**Records to use:**
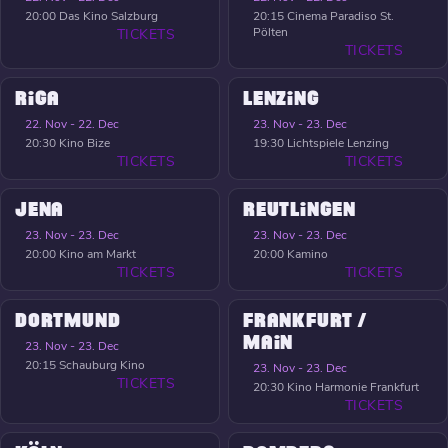
20:00
Das Kino Salzburg
20:15
Cinema Paradiso St.
Pölten
TICKETS
TICKETS
RIGA
LENZING
22. Nov - 22. Dec
23. Nov - 23. Dec
20:30
Kino Bize
19:30
Lichtspiele Lenzing
TICKETS
TICKETS
JENA
REUTLINGEN
23. Nov - 23. Dec
23. Nov - 23. Dec
20:00
Kino am Markt
20:00
Kamino
TICKETS
TICKETS
DORTMUND
FRANKFURT /
MAIN
23. Nov - 23. Dec
20:15
Schauburg Kino
23. Nov - 23. Dec
TICKETS
20:30
Kino Harmonie Frankfurt
TICKETS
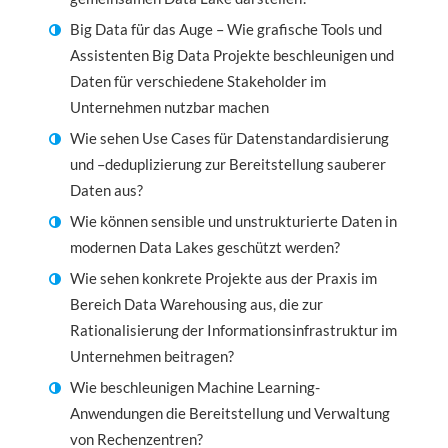
Big Data für das Auge – Wie grafische Tools und
Assistenten Big Data Projekte beschleunigen und
Daten für verschiedene Stakeholder im
Unternehmen nutzbar machen
Wie sehen Use Cases für Datenstandardisierung
und –deduplizierung zur Bereitstellung sauberer
Daten aus?
Wie können sensible und unstrukturierte Daten in
modernen Data Lakes geschützt werden?
Wie sehen konkrete Projekte aus der Praxis im
Bereich Data Warehousing aus, die zur
Rationalisierung der Informationsinfrastruktur im
Unternehmen beitragen?
Wie beschleunigen Machine Learning-
Anwendungen die Bereitstellung und Verwaltung
von Rechenzentren?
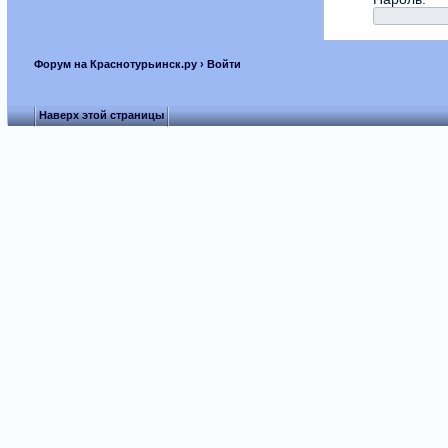
Форум на Краснотурьинск.ру
› Войти
Наверх этой страницы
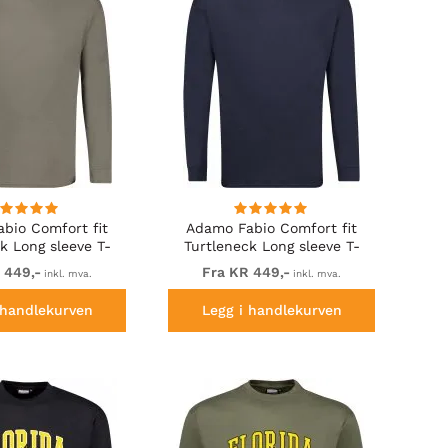
bio Comfort fit
Adamo Fabio Comfort fit
k Long sleeve T-
Turtleneck Long sleeve T-
irt Khaki
shirt Navy
 449,-
Fra KR 449,-
inkl. mva.
inkl. mva.
 handlekurven
Legg i handlekurven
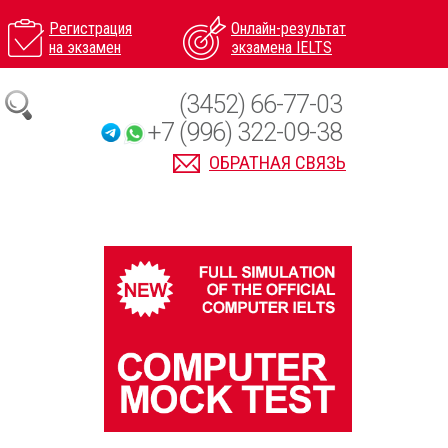
Регистрация
Онлайн-результат
на экзамен
экзамена IELTS
(3452) 66-77-03
+7 (996) 322-09-38
ОБРАТНАЯ СВЯЗЬ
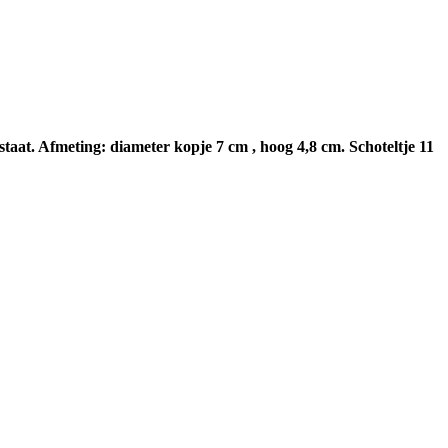
aat. Afmeting: diameter kopje 7 cm , hoog 4,8 cm. Schoteltje 11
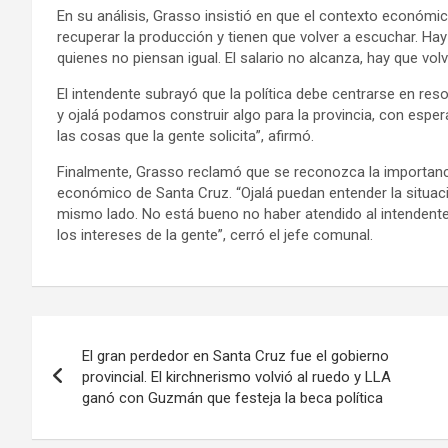
En su análisis, Grasso insistió en que el contexto económic
recuperar la producción y tienen que volver a escuchar. 
quienes no piensan igual. El salario no alcanza, hay que vo
El intendente subrayó que la política debe centrarse en re
y ojalá podamos construir algo para la provincia, con espe
las cosas que la gente solicita”, afirmó.
Finalmente, Grasso reclamó que se reconozca la importancia
económico de Santa Cruz. “Ojalá puedan entender la situació
mismo lado. No está bueno no haber atendido al intendente 
los intereses de la gente”, cerró el jefe comunal.
Navegación
El gran perdedor en Santa Cruz fue el gobierno
de
provincial. El kirchnerismo volvió al ruedo y LLA
ganó con Guzmán que festeja la beca política
entradas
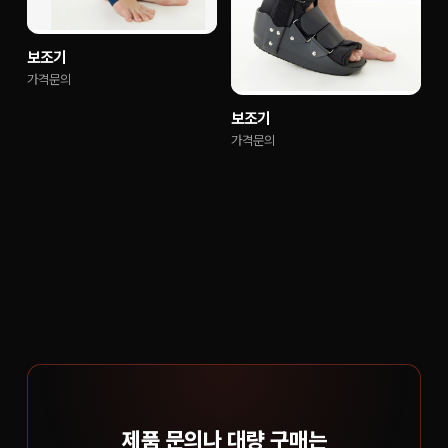
보조기
가격문의
보조기
가격문의
제품 문의나 대량 구매는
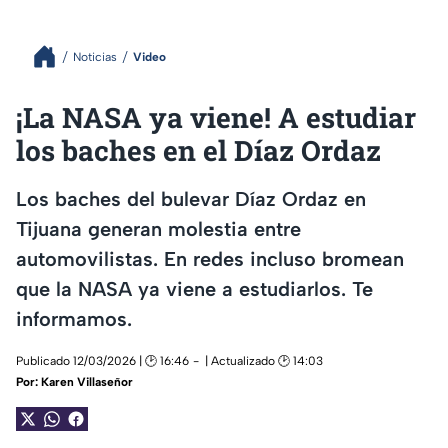
Noticias
Video
¡La NASA ya viene! A estudiar
los baches en el Díaz Ordaz
Los baches del bulevar Díaz Ordaz en
Tijuana generan molestia entre
automovilistas. En redes incluso bromean
que la NASA ya viene a estudiarlos. Te
informamos.
Publicado 12/03/2026 | 🕑 16:46
| Actualizado 🕑 14:03
Por:
Karen Villaseñor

**Required action:**
Make a tally of the lines in this data that include the string "Grasso", and answer with that tally alone.

**Task result:**
2